Hi,
As you suggested I read the article:
http://www.joelonsoftware.com/articles/Unicode.html
I didn't find anything new. It's just explaining character sets in a
rather non-specific way. ASCII uses 8 bits, so it can store 256
characters, so it can't store all the characters in the world, so
other character sets are needed (really? I would have never guessed
that). UTF-16 basically stores characters in 2 bytes (that means more
characters in the world), UTF-8 also allows more characters it doesn't
necessarily needs 2 bytes, it uses 1, and if the character is beyond
127 then it will use 2 bytes.

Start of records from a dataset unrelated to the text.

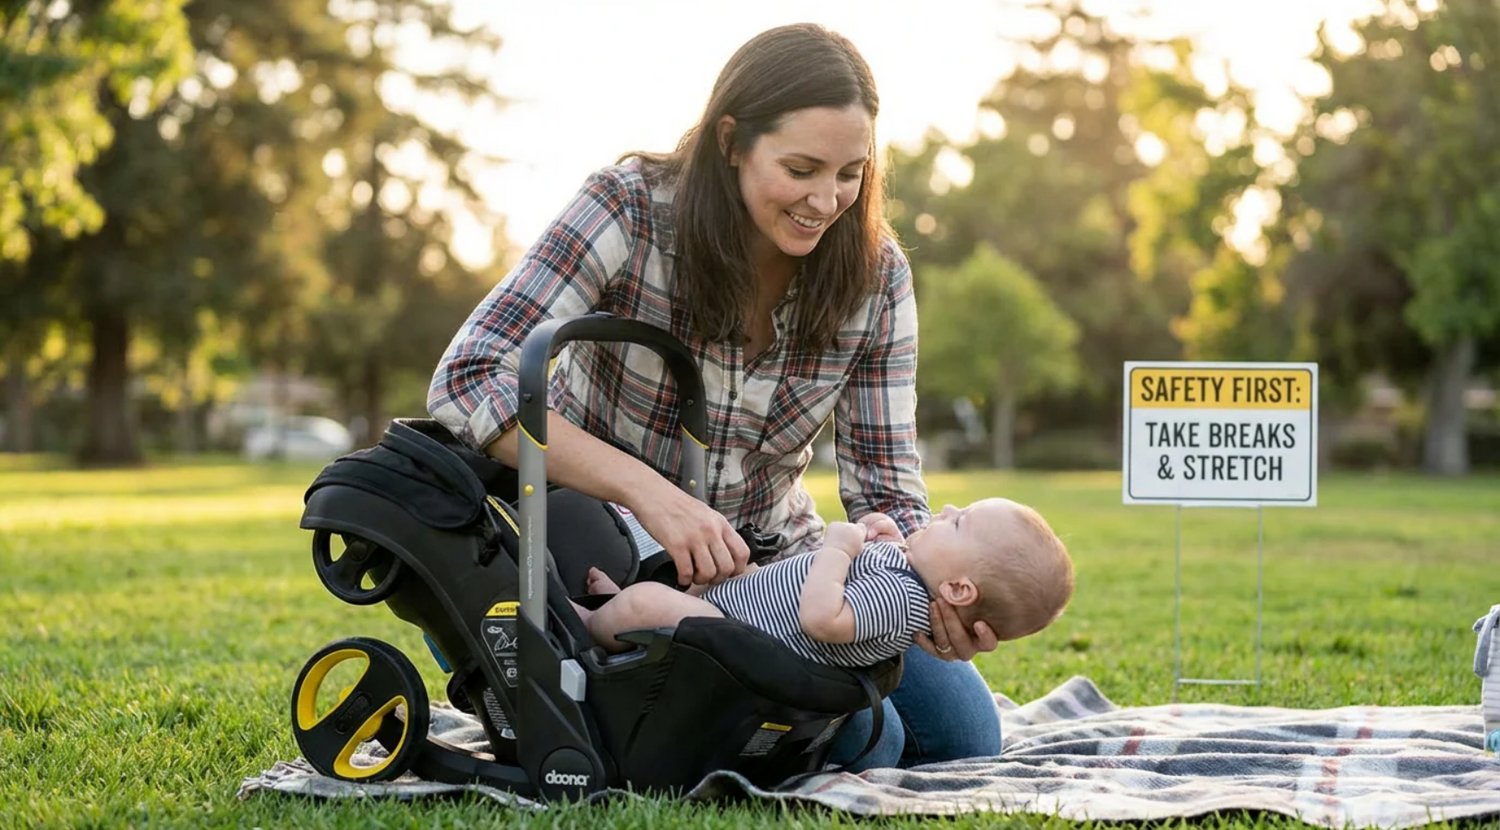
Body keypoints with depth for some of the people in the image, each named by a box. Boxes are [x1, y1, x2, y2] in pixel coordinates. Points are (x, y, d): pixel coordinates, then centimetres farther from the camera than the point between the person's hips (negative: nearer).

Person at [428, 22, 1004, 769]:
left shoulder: (874, 273, -11)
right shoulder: (631, 209, -23)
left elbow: (886, 488, -11)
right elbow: (467, 381, -31)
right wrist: (648, 491, -40)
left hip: (767, 549, 5)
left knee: (965, 735, 4)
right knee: (862, 743, -20)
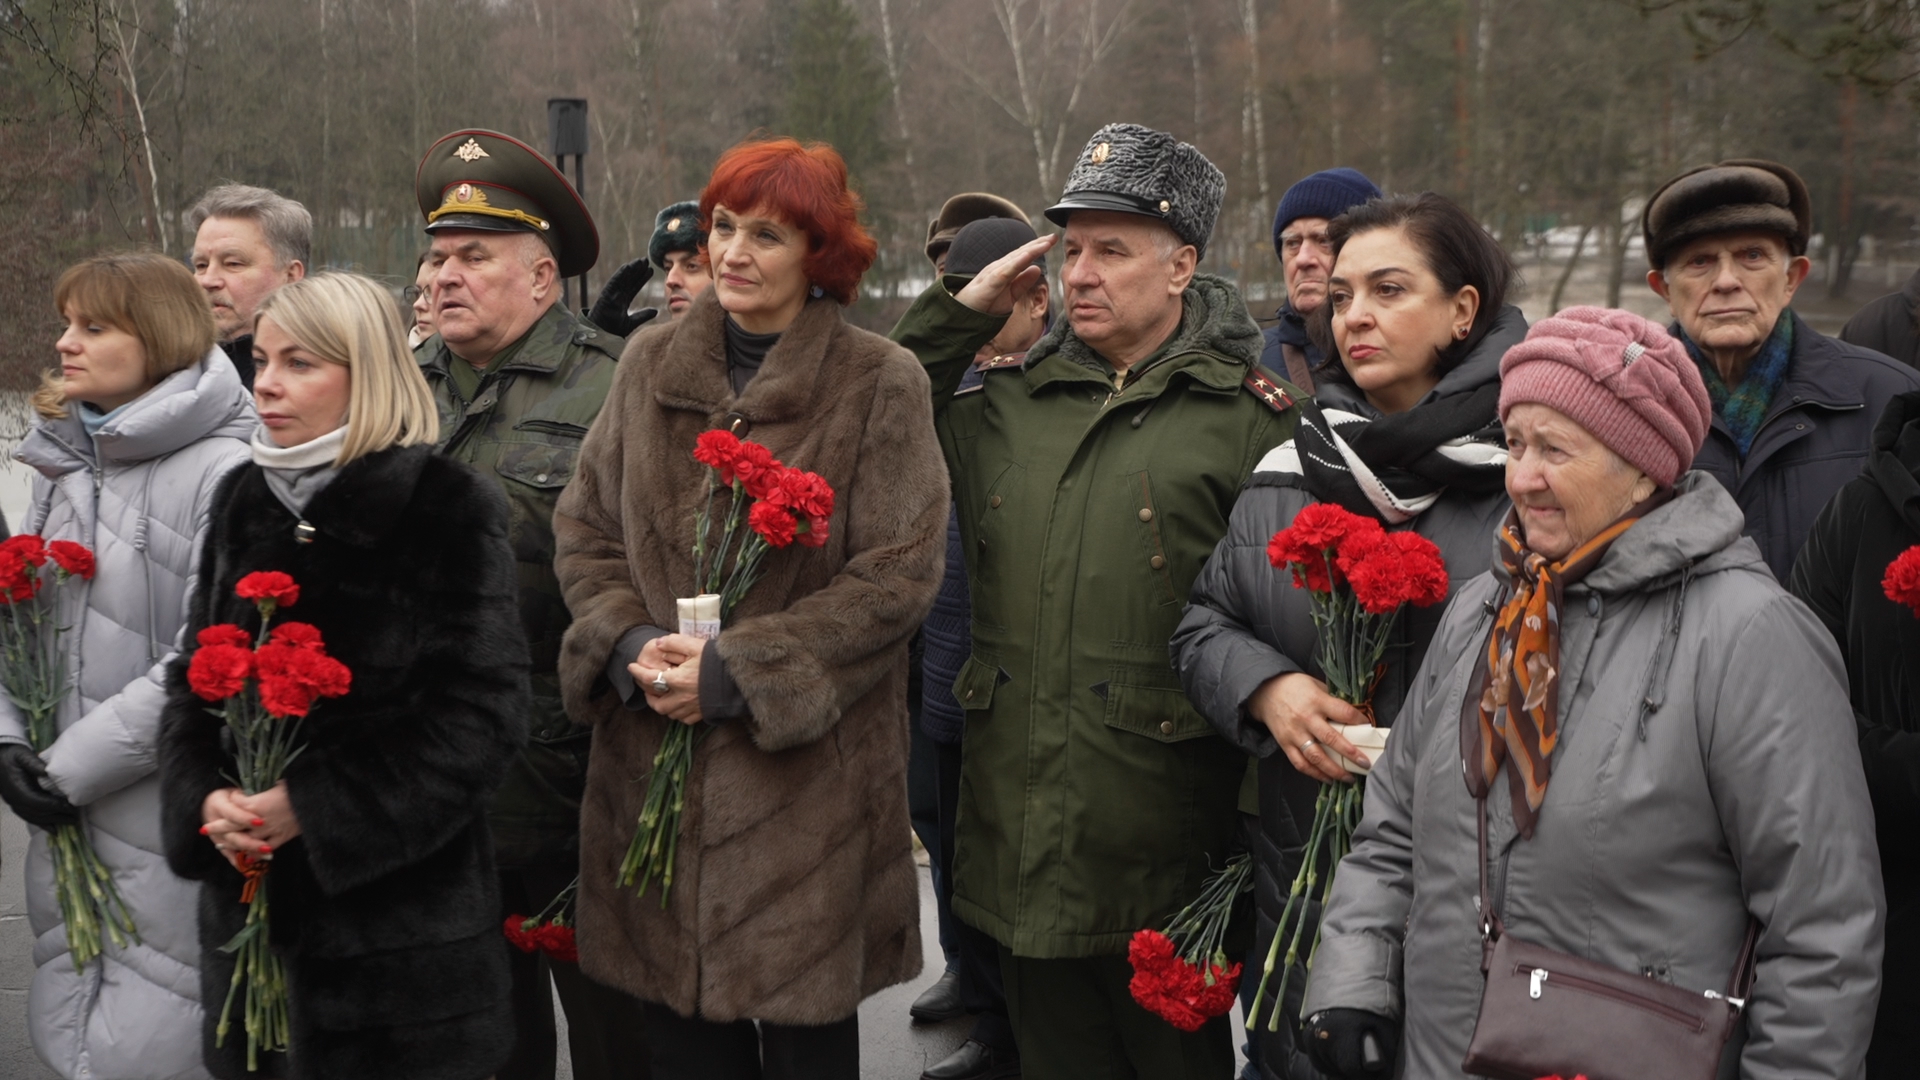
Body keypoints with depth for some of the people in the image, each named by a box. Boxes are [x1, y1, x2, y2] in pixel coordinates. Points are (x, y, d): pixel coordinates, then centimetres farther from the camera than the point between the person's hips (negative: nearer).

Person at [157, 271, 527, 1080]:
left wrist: (315, 807, -18)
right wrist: (205, 799, -7)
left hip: (400, 908, -5)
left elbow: (481, 711, -13)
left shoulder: (449, 508, -8)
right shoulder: (242, 504, 10)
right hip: (251, 904, 5)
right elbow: (192, 681, 13)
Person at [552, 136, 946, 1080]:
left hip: (808, 770, -3)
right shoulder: (650, 363, 8)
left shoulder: (880, 384, -5)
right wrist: (632, 644, -8)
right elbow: (585, 529, 11)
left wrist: (736, 671, -15)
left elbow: (898, 573, -10)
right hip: (653, 763, 3)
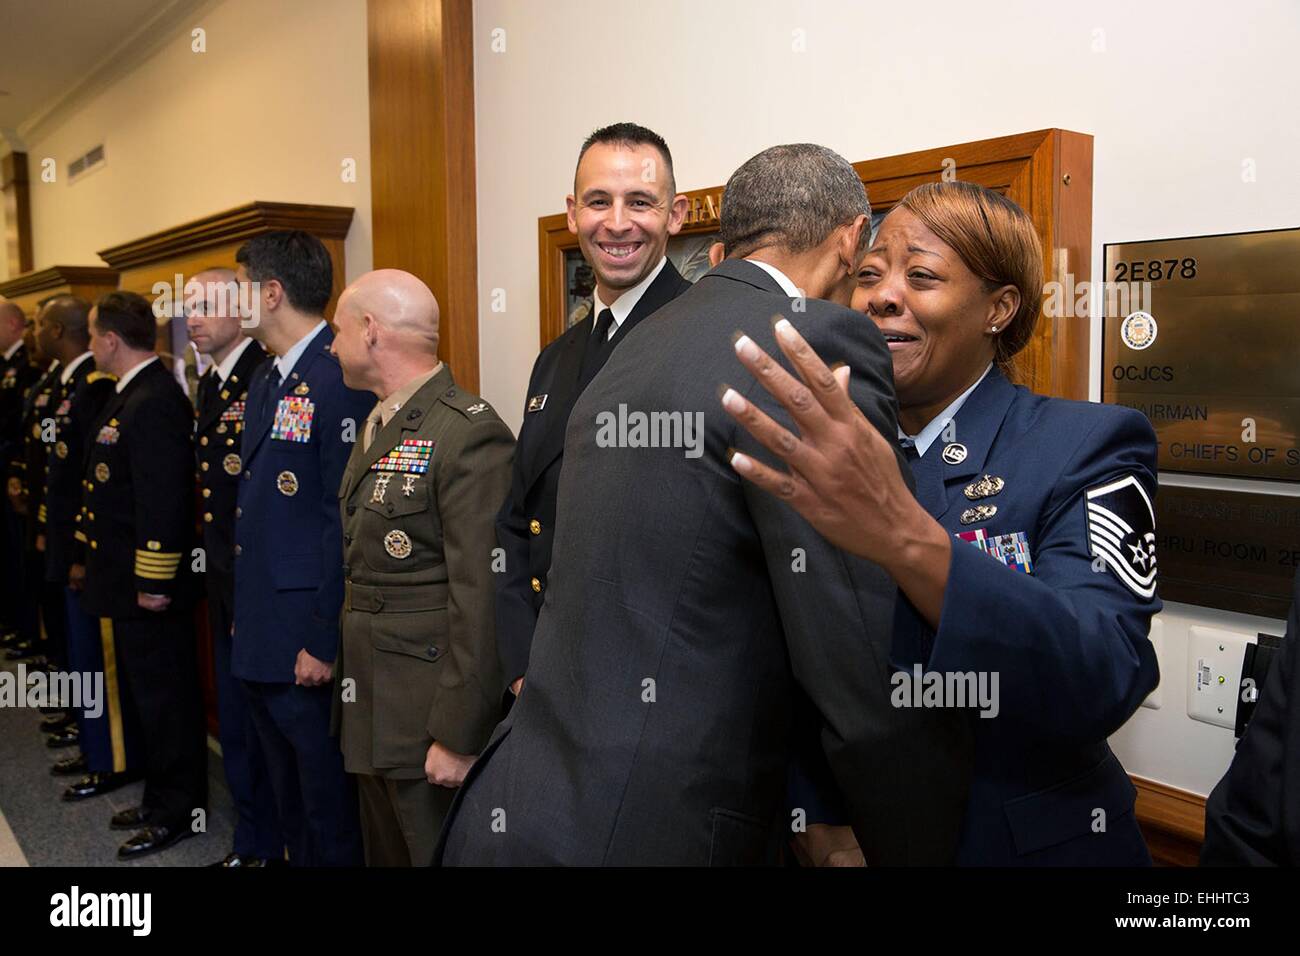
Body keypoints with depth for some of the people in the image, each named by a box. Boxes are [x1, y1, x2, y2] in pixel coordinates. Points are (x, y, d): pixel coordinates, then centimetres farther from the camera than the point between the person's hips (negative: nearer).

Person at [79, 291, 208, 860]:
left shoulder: (156, 402, -20)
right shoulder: (132, 395, 11)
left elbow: (164, 502, -24)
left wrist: (154, 583, -22)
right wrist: (95, 559, 19)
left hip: (150, 584, -10)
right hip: (127, 579, 10)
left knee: (163, 696, 3)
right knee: (149, 692, 19)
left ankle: (178, 811, 17)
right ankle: (161, 797, 32)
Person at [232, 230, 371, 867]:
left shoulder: (340, 381, -18)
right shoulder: (264, 382, 12)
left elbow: (346, 521, -21)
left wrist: (324, 641, -20)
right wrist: (245, 611, 15)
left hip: (307, 644, -9)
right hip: (260, 637, 9)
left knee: (329, 809, 7)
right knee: (287, 796, 22)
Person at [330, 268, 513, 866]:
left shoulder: (470, 435, -19)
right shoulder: (376, 427, 12)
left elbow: (481, 599, -22)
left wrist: (458, 737, -21)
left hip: (429, 721, -9)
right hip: (371, 712, 9)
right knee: (385, 854, 21)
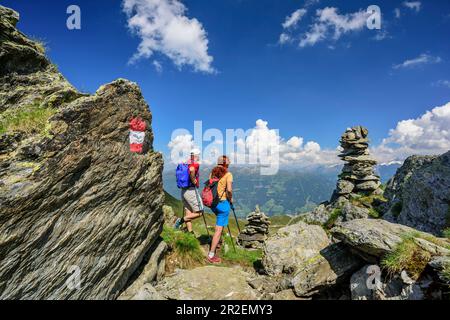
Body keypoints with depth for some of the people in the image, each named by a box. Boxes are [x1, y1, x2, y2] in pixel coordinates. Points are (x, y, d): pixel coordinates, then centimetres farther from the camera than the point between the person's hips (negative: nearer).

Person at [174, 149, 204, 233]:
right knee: (199, 213, 0)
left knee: (188, 213, 11)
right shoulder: (195, 164, -10)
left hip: (184, 191, 9)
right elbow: (191, 170, -33)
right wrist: (194, 181, -20)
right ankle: (181, 220, -9)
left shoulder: (187, 163, 15)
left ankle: (190, 232, 13)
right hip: (192, 191, -9)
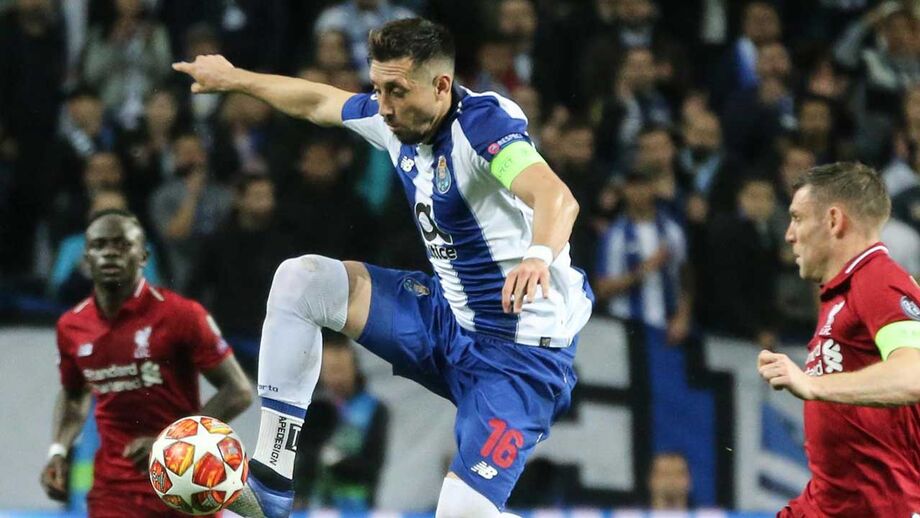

This whole thing can be extended up to 6
bytes.
So what exactly am I looking for here?
What is there to know about Unicode? There's a couple of character
sets, use UTF-8, and remember that one character != one byte. Is there
anything else for practical purposes?
I'm sorry if I'm being rude, but I really don't like when people tell
me to read stuff I already know.
My question is still there:
Let's say I want to rename a file "fooobar", and remove the third "o",
but it's UTF-16, and Ruby only supports UTF-8, so I remove the "o" and
of course there will still be a 0x00 in there. That's if the string is
recognized at all.
Why is there no issue with UTF-16 if only UTF-8 is supported?
I don't mind reading some more if I can actually find the answer.
Best regards.